Collection entries:
=======
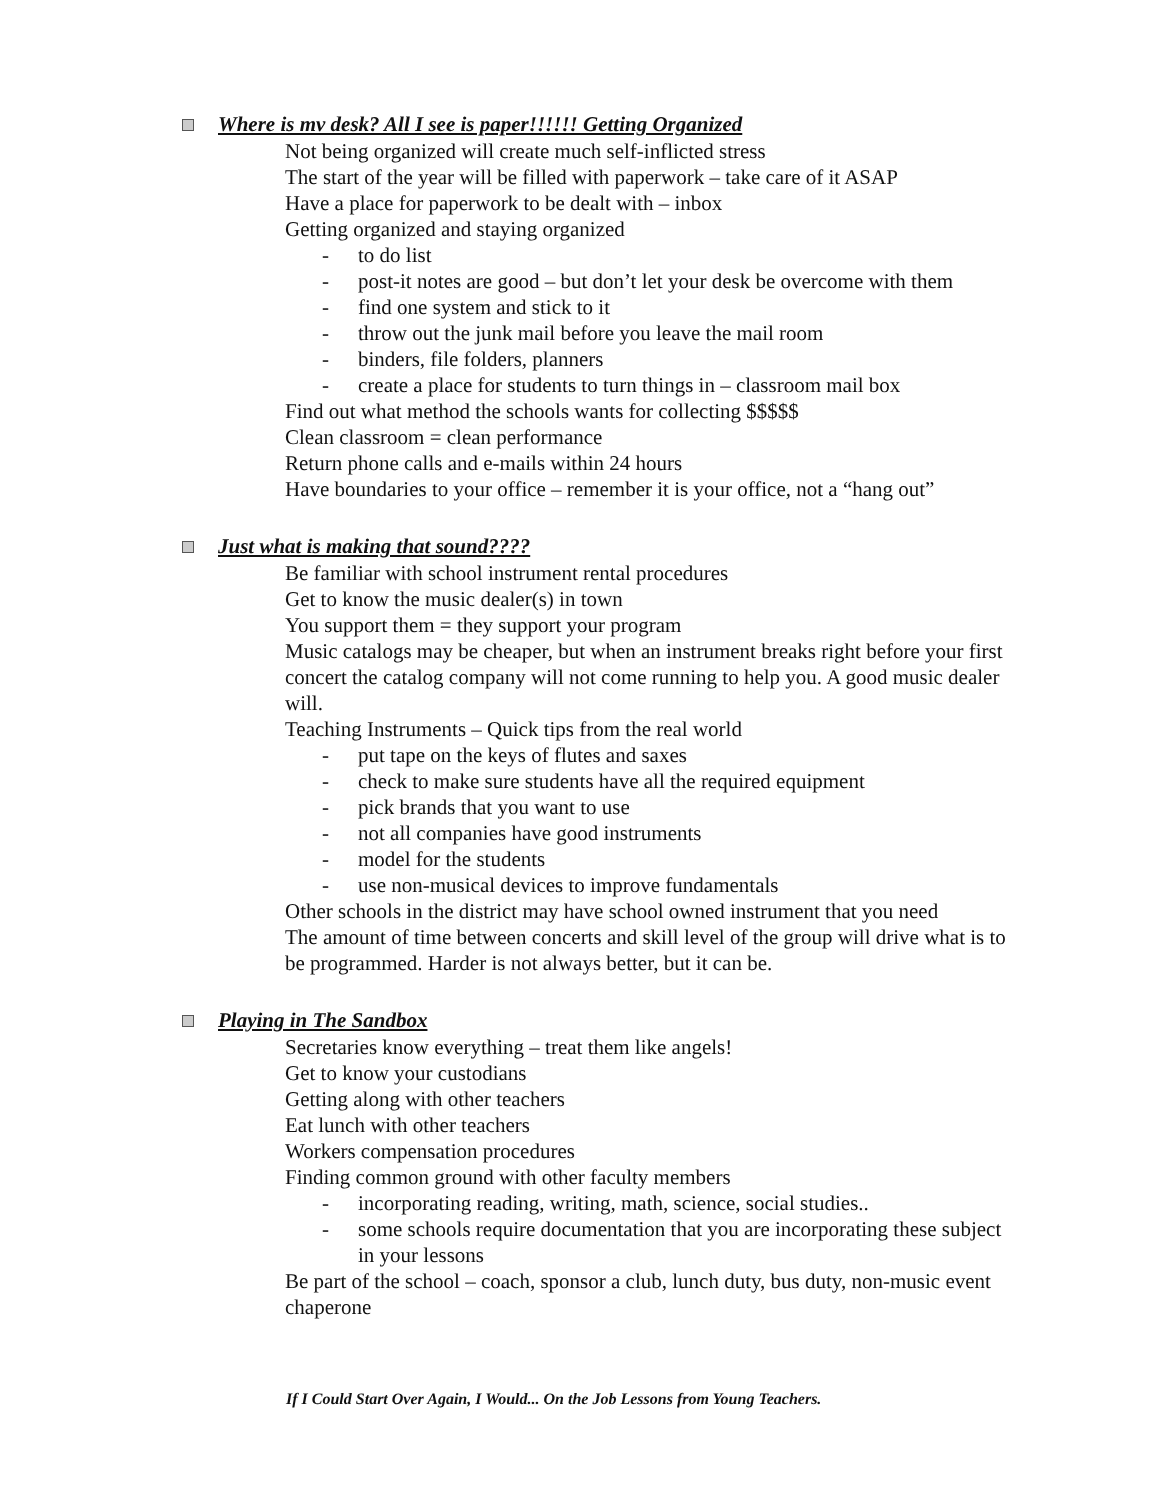Where is mv desk? All I see is paper!!!!!! Getting Organized
Not being organized will create much self-inflicted stress
The start of the year will be filled with paperwork – take care of it ASAP
Have a place for paperwork to be dealt with – inbox
Getting organized and staying organized
- to do list
- post-it notes are good – but don’t let your desk be overcome with them
- find one system and stick to it
- throw out the junk mail before you leave the mail room
- binders, file folders, planners
- create a place for students to turn things in – classroom mail box
Find out what method the schools wants for collecting $$$$$
Clean classroom = clean performance
Return phone calls and e-mails within 24 hours
Have boundaries to your office – remember it is your office, not a “hang out”
Just what is making that sound????
Be familiar with school instrument rental procedures
Get to know the music dealer(s) in town
You support them = they support your program
Music catalogs may be cheaper, but when an instrument breaks right before your first concert the catalog company will not come running to help you. A good music dealer will.
Teaching Instruments – Quick tips from the real world
- put tape on the keys of flutes and saxes
- check to make sure students have all the required equipment
- pick brands that you want to use
- not all companies have good instruments
- model for the students
- use non-musical devices to improve fundamentals
Other schools in the district may have school owned instrument that you need
The amount of time between concerts and skill level of the group will drive what is to be programmed. Harder is not always better, but it can be.
Playing in The Sandbox
Secretaries know everything – treat them like angels!
Get to know your custodians
Getting along with other teachers
Eat lunch with other teachers
Workers compensation procedures
Finding common ground with other faculty members
- incorporating reading, writing, math, science, social studies..
- some schools require documentation that you are incorporating these subject in your lessons
Be part of the school – coach, sponsor a club, lunch duty, bus duty, non-music event chaperone
If I Could Start Over Again, I Would... On the Job Lessons from Young Teachers.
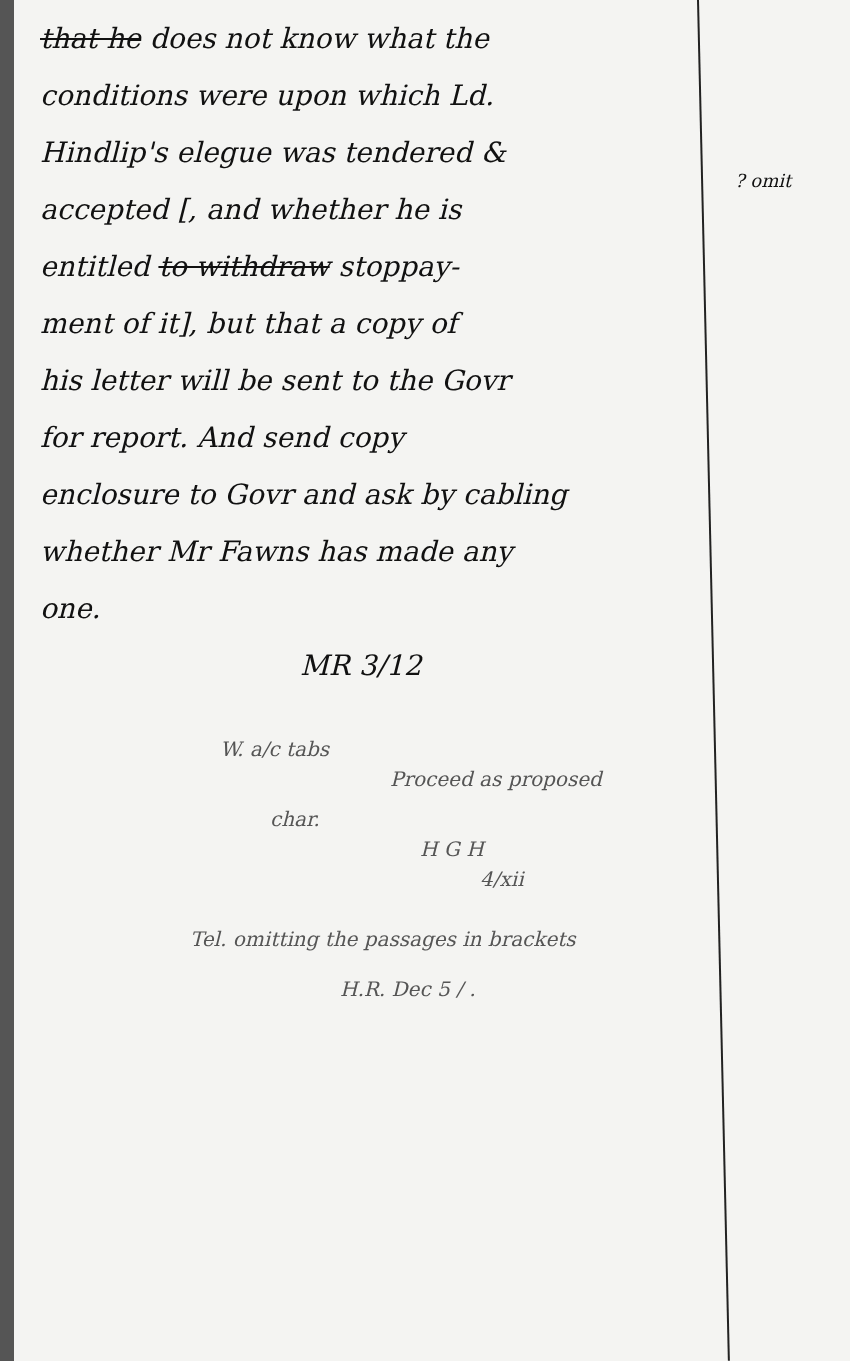that he does not know what the
conditions were upon which Ld.
Hindlip's elegue was tendered &
accepted [, and whether he is
entitled to withdraw stoppay-
ment of it], but that a copy of
his letter will be sent to the Govr
for report. And send copy
enclosure to Govr and ask by cabling
whether Mr Fawns has made any
one.
MR 3/12
W. a/c tabs
Proceed as proposed
char.
H G H
4/xii
Tel. omitting the passages in brackets
H.R. Dec 5 / .
? omit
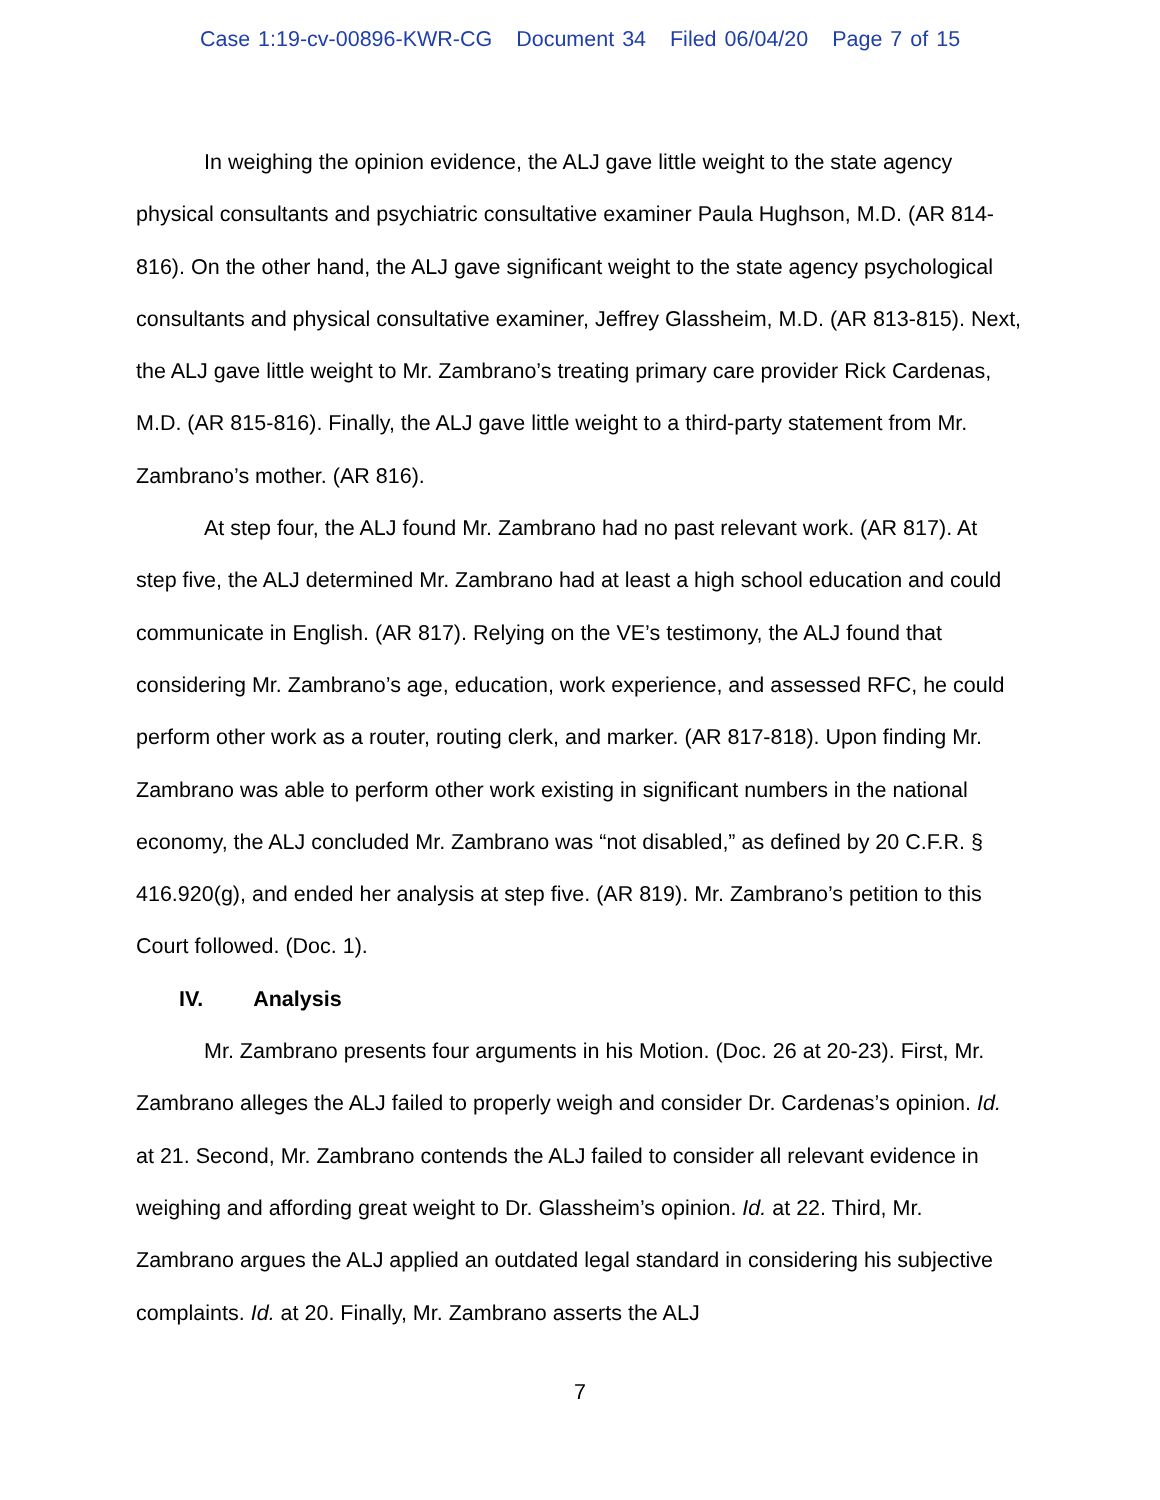Case 1:19-cv-00896-KWR-CG Document 34 Filed 06/04/20 Page 7 of 15
In weighing the opinion evidence, the ALJ gave little weight to the state agency physical consultants and psychiatric consultative examiner Paula Hughson, M.D. (AR 814-816). On the other hand, the ALJ gave significant weight to the state agency psychological consultants and physical consultative examiner, Jeffrey Glassheim, M.D. (AR 813-815). Next, the ALJ gave little weight to Mr. Zambrano’s treating primary care provider Rick Cardenas, M.D. (AR 815-816). Finally, the ALJ gave little weight to a third-party statement from Mr. Zambrano’s mother. (AR 816).
At step four, the ALJ found Mr. Zambrano had no past relevant work. (AR 817). At step five, the ALJ determined Mr. Zambrano had at least a high school education and could communicate in English. (AR 817). Relying on the VE’s testimony, the ALJ found that considering Mr. Zambrano’s age, education, work experience, and assessed RFC, he could perform other work as a router, routing clerk, and marker. (AR 817-818). Upon finding Mr. Zambrano was able to perform other work existing in significant numbers in the national economy, the ALJ concluded Mr. Zambrano was “not disabled,” as defined by 20 C.F.R. § 416.920(g), and ended her analysis at step five. (AR 819). Mr. Zambrano’s petition to this Court followed. (Doc. 1).
IV. Analysis
Mr. Zambrano presents four arguments in his Motion. (Doc. 26 at 20-23). First, Mr. Zambrano alleges the ALJ failed to properly weigh and consider Dr. Cardenas’s opinion. Id. at 21. Second, Mr. Zambrano contends the ALJ failed to consider all relevant evidence in weighing and affording great weight to Dr. Glassheim’s opinion. Id. at 22. Third, Mr. Zambrano argues the ALJ applied an outdated legal standard in considering his subjective complaints. Id. at 20. Finally, Mr. Zambrano asserts the ALJ
7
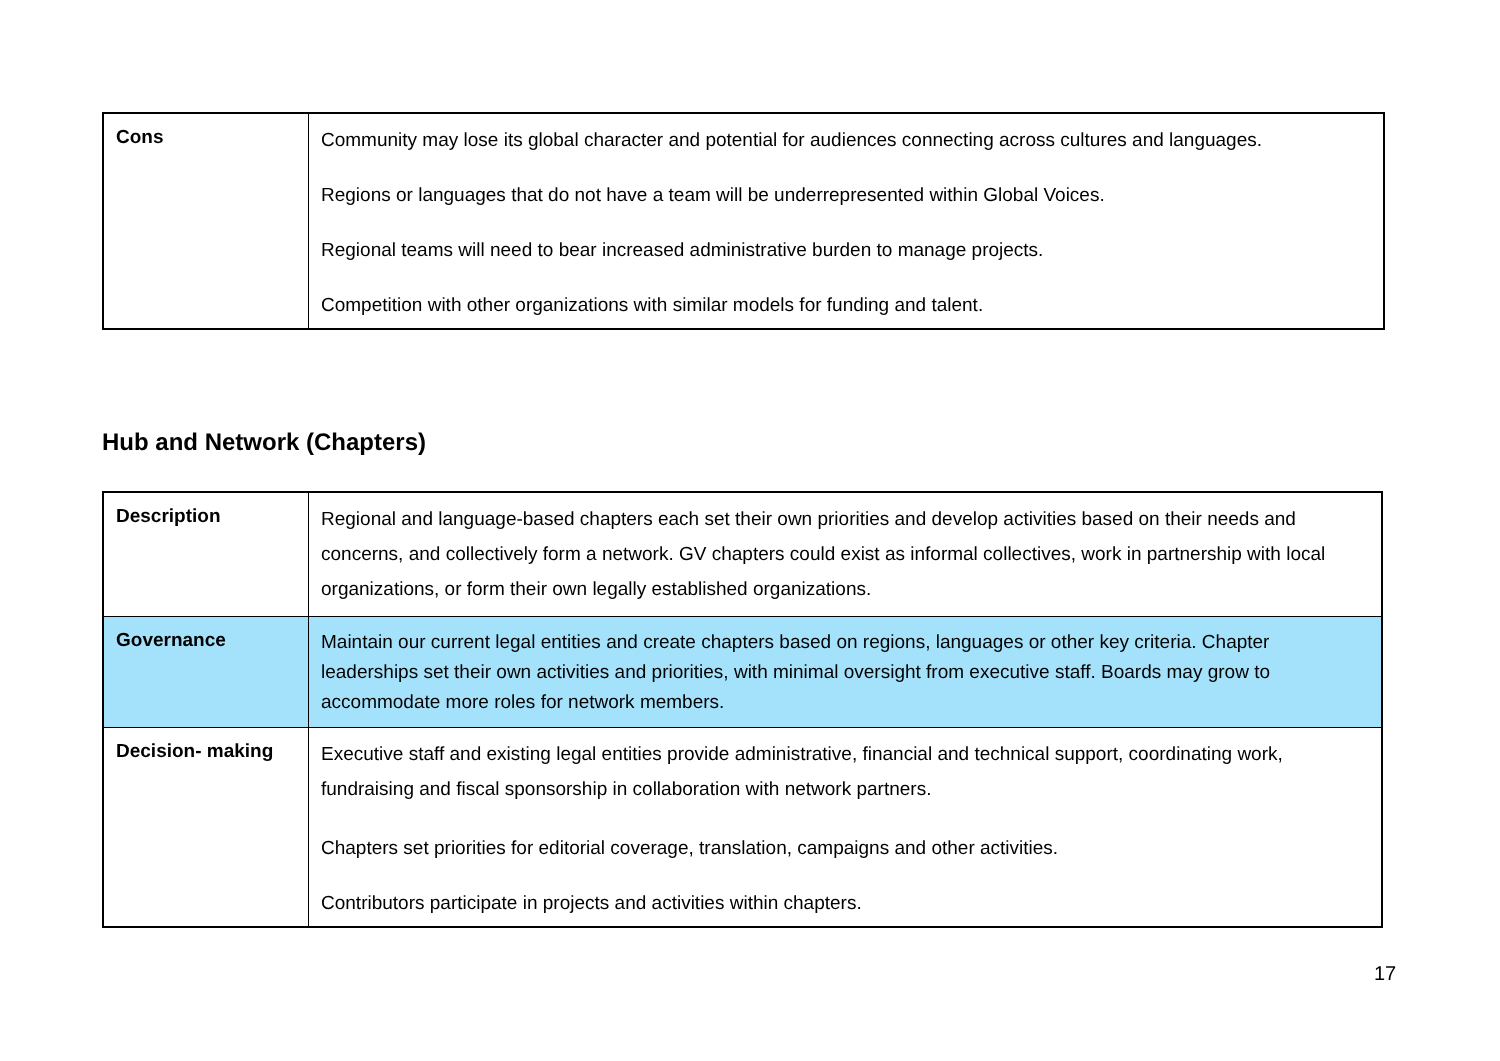| Cons | Community may lose its global character and potential for audiences connecting across cultures and languages. Regions or languages that do not have a team will be underrepresented within Global Voices. Regional teams will need to bear increased administrative burden to manage projects. Competition with other organizations with similar models for funding and talent. |
Hub and Network (Chapters)
| Description | Regional and language-based chapters each set their own priorities and develop activities based on their needs and concerns, and collectively form a network. GV chapters could exist as informal collectives, work in partnership with local organizations, or form their own legally established organizations. |
| Governance | Maintain our current legal entities and create chapters based on regions, languages or other key criteria. Chapter leaderships set their own activities and priorities, with minimal oversight from executive staff. Boards may grow to accommodate more roles for network members. |
| Decision- making | Executive staff and existing legal entities provide administrative, financial and technical support, coordinating work, fundraising and fiscal sponsorship in collaboration with network partners. Chapters set priorities for editorial coverage, translation, campaigns and other activities. Contributors participate in projects and activities within chapters. |
17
=======
## Task item
Omitting the pictures, repeat all entries exactly.

## Solution to the problem
Where is mv desk? All I see is paper!!!!!! Getting Organized
Not being organized will create much self-inflicted stress
The start of the year will be filled with paperwork – take care of it ASAP
Have a place for paperwork to be dealt with – inbox
Getting organized and staying organized
- to do list
- post-it notes are good – but don’t let your desk be overcome with them
- find one system and stick to it
- throw out the junk mail before you leave the mail room
- binders, file folders, planners
- create a place for students to turn things in – classroom mail box
Find out what method the schools wants for collecting $$$$$
Clean classroom = clean performance
Return phone calls and e-mails within 24 hours
Have boundaries to your office – remember it is your office, not a “hang out”
Just what is making that sound????
Be familiar with school instrument rental procedures
Get to know the music dealer(s) in town
You support them = they support your program
Music catalogs may be cheaper, but when an instrument breaks right before your first concert the catalog company will not come running to help you. A good music dealer will.
Teaching Instruments – Quick tips from the real world
- put tape on the keys of flutes and saxes
- check to make sure students have all the required equipment
- pick brands that you want to use
- not all companies have good instruments
- model for the students
- use non-musical devices to improve fundamentals
Other schools in the district may have school owned instrument that you need
The amount of time between concerts and skill level of the group will drive what is to be programmed. Harder is not always better, but it can be.
Playing in The Sandbox
Secretaries know everything – treat them like angels!
Get to know your custodians
Getting along with other teachers
Eat lunch with other teachers
Workers compensation procedures
Finding common ground with other faculty members
- incorporating reading, writing, math, science, social studies..
- some schools require documentation that you are incorporating these subject in your lessons
Be part of the school – coach, sponsor a club, lunch duty, bus duty, non-music event chaperone
If I Could Start Over Again, I Would... On the Job Lessons from Young Teachers.
that he does not know what the
conditions were upon which Ld.
Hindlip's elegue was tendered &
accepted [, and whether he is
entitled to withdraw stoppay-
ment of it], but that a copy of
his letter will be sent to the Govr
for report. And send copy
enclosure to Govr and ask by cabling
whether Mr Fawns has made any
one.
MR 3/12
W. a/c tabs
Proceed as proposed
char.
H G H
4/xii
Tel. omitting the passages in brackets
H.R. Dec 5 / .
? omit
Case 1:19-cv-00896-KWR-CG Document 34 Filed 06/04/20 Page 7 of 15
In weighing the opinion evidence, the ALJ gave little weight to the state agency physical consultants and psychiatric consultative examiner Paula Hughson, M.D. (AR 814-816). On the other hand, the ALJ gave significant weight to the state agency psychological consultants and physical consultative examiner, Jeffrey Glassheim, M.D. (AR 813-815). Next, the ALJ gave little weight to Mr. Zambrano’s treating primary care provider Rick Cardenas, M.D. (AR 815-816). Finally, the ALJ gave little weight to a third-party statement from Mr. Zambrano’s mother. (AR 816).
At step four, the ALJ found Mr. Zambrano had no past relevant work. (AR 817). At step five, the ALJ determined Mr. Zambrano had at least a high school education and could communicate in English. (AR 817). Relying on the VE’s testimony, the ALJ found that considering Mr. Zambrano’s age, education, work experience, and assessed RFC, he could perform other work as a router, routing clerk, and marker. (AR 817-818). Upon finding Mr. Zambrano was able to perform other work existing in significant numbers in the national economy, the ALJ concluded Mr. Zambrano was “not disabled,” as defined by 20 C.F.R. § 416.920(g), and ended her analysis at step five. (AR 819). Mr. Zambrano’s petition to this Court followed. (Doc. 1).
IV. Analysis
Mr. Zambrano presents four arguments in his Motion. (Doc. 26 at 20-23). First, Mr. Zambrano alleges the ALJ failed to properly weigh and consider Dr. Cardenas’s opinion. Id. at 21. Second, Mr. Zambrano contends the ALJ failed to consider all relevant evidence in weighing and affording great weight to Dr. Glassheim’s opinion. Id. at 22. Third, Mr. Zambrano argues the ALJ applied an outdated legal standard in considering his subjective complaints. Id. at 20. Finally, Mr. Zambrano asserts the ALJ
7
| Cons | Community may lose its global character and potential for audiences connecting across cultures and languages. Regions or languages that do not have a team will be underrepresented within Global Voices. Regional teams will need to bear increased administrative burden to manage projects. Competition with other organizations with similar models for funding and talent. |
Hub and Network (Chapters)
| Description | Regional and language-based chapters each set their own priorities and develop activities based on their needs and concerns, and collectively form a network. GV chapters could exist as informal collectives, work in partnership with local organizations, or form their own legally established organizations. |
| Governance | Maintain our current legal entities and create chapters based on regions, languages or other key criteria. Chapter leaderships set their own activities and priorities, with minimal oversight from executive staff. Boards may grow to accommodate more roles for network members. |
| Decision- making | Executive staff and existing legal entities provide administrative, financial and technical support, coordinating work, fundraising and fiscal sponsorship in collaboration with network partners. Chapters set priorities for editorial coverage, translation, campaigns and other activities. Contributors participate in projects and activities within chapters. |
17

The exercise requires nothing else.